__Extrait__
----

Robots et humains: quelle complémentarité ?
par
Ganesh Gowrishankar
Chercheur au Laboratoire d’Informatique, de Robotique et de Microelectronique de Montpellier, Université de Montpellier dans The Conversation
Développer des interactions entre humains et robots n’est pas seulement un défi robotique mais aussi un défi pour comprendre les humains et la société humaine : comment les humains perçoivent les robots, communiquent avec eux, se comportent autour d’eux et les acceptent (ou non). Cela devient d’autant plus important avec l’arrivée de la quatrième génération de robots, qui s’intègrent directement au corps humain.
Nous travaillons à mieux comprendre ce qu’on appelle « l’incarnation » de ces dispositifs : en effet, à mesure que ces robots en viennent à « ne faire qu’un » avec nous, ils modifient nos comportements et notre cerveau.

----

__Tâches à réaliser__
a) Recopiez le passage de l'extrait sur les robots et les humains compris entre « Robots et humains: quelle » et « et notre cerveau. », ces deux bornes incluses.
b) Écrivez la suite de l'extrait sur les robots et les humains, à partir de l'endroit où il s'arrête.

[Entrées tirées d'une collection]

----

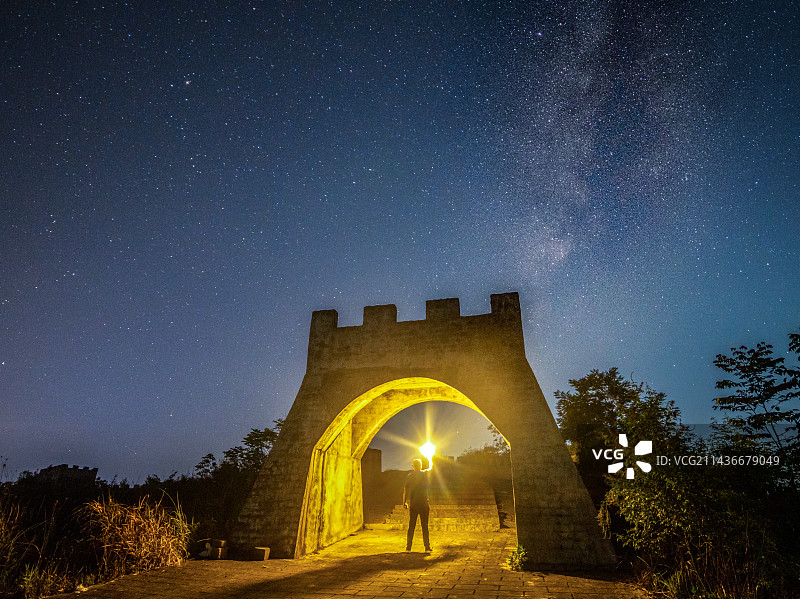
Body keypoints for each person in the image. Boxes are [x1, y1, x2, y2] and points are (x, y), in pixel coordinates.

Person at [403, 456, 433, 552]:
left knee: (411, 526)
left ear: (413, 466)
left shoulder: (409, 476)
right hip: (423, 503)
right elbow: (431, 468)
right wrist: (431, 459)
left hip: (414, 504)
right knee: (425, 526)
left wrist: (404, 502)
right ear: (420, 466)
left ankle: (408, 548)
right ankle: (427, 548)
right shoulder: (424, 473)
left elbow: (405, 490)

----

__Réponses par point__
a)
Robots et humains: quelle complémentarité ?
par
Ganesh Gowrishankar
Chercheur au Laboratoire d’Informatique, de Robotique et de Microelectronique de Montpellier, Université de Montpellier dans The Conversation
Développer des interactions entre humains et robots n’est pas seulement un défi robotique mais aussi un défi pour comprendre les humains et la société humaine : comment les humains perçoivent les robots, communiquent avec eux, se comportent autour d’eux et les acceptent (ou non). Cela devient d’autant plus important avec l’arrivée de la quatrième génération de robots, qui s’intègrent directement au corps humain.
Nous travaillons à mieux comprendre ce qu’on appelle « l’incarnation » de ces dispositifs : en effet, à mesure que ces robots en viennent à « ne faire qu’un » avec nous, ils modifient nos comportements et notre cerveau.

b)
La première génération d’interactions humain-robot, pour l’industrie
Ce « voyage dans le temps » des robots, passés du statut de machines dangereuses à celui de partie intégrante de la société humaine, dure depuis plus de quarante ans.
Les robots sont très variés, de par leurs tailles (micrométriques voire nanométriques d’un côté, mais de taille humaine ou plus de l’autre), leurs manières de bouger et leurs fonctionnalités (industrielles, spatiales, de défense par exemple). Ici, je ne me concentre pas sur les robots eux-mêmes, mais sur les interactions entre humains et robots qui, selon moi, se sont développées sur quatre générations.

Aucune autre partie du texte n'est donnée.